На перевале в горах устоялся мороз, такой, каким надлежит ему быть зимою в Сибири. Жена моя слишком легко оделась для зимней прогулки по горной тайге. И слишком рано пала зима… И если бы не курная пастушья избушка, то я не знаю, сколько пришлось бы нам мыкать горе на стуже…

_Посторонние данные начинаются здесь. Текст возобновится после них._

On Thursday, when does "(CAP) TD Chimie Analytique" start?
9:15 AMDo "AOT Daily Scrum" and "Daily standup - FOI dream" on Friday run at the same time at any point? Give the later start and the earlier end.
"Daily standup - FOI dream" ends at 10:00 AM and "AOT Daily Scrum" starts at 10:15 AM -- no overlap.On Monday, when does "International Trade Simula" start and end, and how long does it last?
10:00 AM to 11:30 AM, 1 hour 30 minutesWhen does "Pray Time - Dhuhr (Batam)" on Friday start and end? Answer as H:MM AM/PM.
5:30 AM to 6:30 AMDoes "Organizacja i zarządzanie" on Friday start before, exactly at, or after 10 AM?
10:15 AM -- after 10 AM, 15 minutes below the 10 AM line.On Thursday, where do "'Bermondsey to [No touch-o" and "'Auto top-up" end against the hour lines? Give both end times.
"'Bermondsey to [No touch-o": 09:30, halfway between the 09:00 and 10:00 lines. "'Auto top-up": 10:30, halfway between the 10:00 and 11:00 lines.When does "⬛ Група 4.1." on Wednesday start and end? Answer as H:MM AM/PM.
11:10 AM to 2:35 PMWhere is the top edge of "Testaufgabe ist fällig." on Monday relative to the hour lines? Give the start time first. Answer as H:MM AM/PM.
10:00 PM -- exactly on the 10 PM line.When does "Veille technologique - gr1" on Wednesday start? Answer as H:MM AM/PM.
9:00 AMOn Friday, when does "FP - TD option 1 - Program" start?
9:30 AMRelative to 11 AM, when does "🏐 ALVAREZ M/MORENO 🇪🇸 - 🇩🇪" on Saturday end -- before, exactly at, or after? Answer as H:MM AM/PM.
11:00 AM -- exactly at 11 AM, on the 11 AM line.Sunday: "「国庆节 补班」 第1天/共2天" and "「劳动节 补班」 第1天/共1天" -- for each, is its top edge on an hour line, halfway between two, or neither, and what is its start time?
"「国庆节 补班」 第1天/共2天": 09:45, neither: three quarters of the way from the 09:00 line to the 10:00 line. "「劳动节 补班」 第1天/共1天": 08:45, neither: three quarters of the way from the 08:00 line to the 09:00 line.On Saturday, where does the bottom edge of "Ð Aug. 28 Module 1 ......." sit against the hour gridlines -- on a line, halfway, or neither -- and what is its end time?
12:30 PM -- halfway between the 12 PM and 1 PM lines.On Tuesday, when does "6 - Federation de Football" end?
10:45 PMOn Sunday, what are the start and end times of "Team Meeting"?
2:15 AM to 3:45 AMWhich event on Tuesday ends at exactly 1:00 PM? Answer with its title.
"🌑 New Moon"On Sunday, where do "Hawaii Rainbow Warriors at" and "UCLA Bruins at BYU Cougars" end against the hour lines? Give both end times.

Изба топилась по-черному, мы с женой хорошо прокоптились, наплакались. (Ладно хоть были спички.) И тут появились вдруг на конях пастухи, молодые ребята, алтайцы, с веселым гиком, свистом и шуточками (шутили они со смаком, солью, на незнакомом мне языке), вмиг посадили жену на лошадь. Свободного седла у них не нашлось, жена поместилась на вьючном железном каркасе. Мне тоже дали коня без седла. Сами же пастухи сели по двое на коня. Они засвистали еще сильнее, загикали, замахали кнутами — и мы помчались, взвихряя снег. (Впоследствии эта скачка внахлест, и тем более на вьючном седле — каркасе, будет долго и ощутимо напоминать о себе.)
Проехав какую-то часть пути, на подъеме, где кони перешли с рыси на шаг, я спрыгнул в снег:
— Езжайте, ребята, я лучше пешком…
Пастухи опять пошутили и умчали мою жену, как полоненную княжну во времена татаро — монгольских набегов.
Вечером она встречала меня у околицы алтайского села, отдохнувшая, накормленная, напоенная ячменным чаем — толканом, сдобренным маслом. Силы к ней возвратились вполне, щеки порозовели, только порою с гримасой боли она хваталась за то место, на котором ехала во вьючном седле.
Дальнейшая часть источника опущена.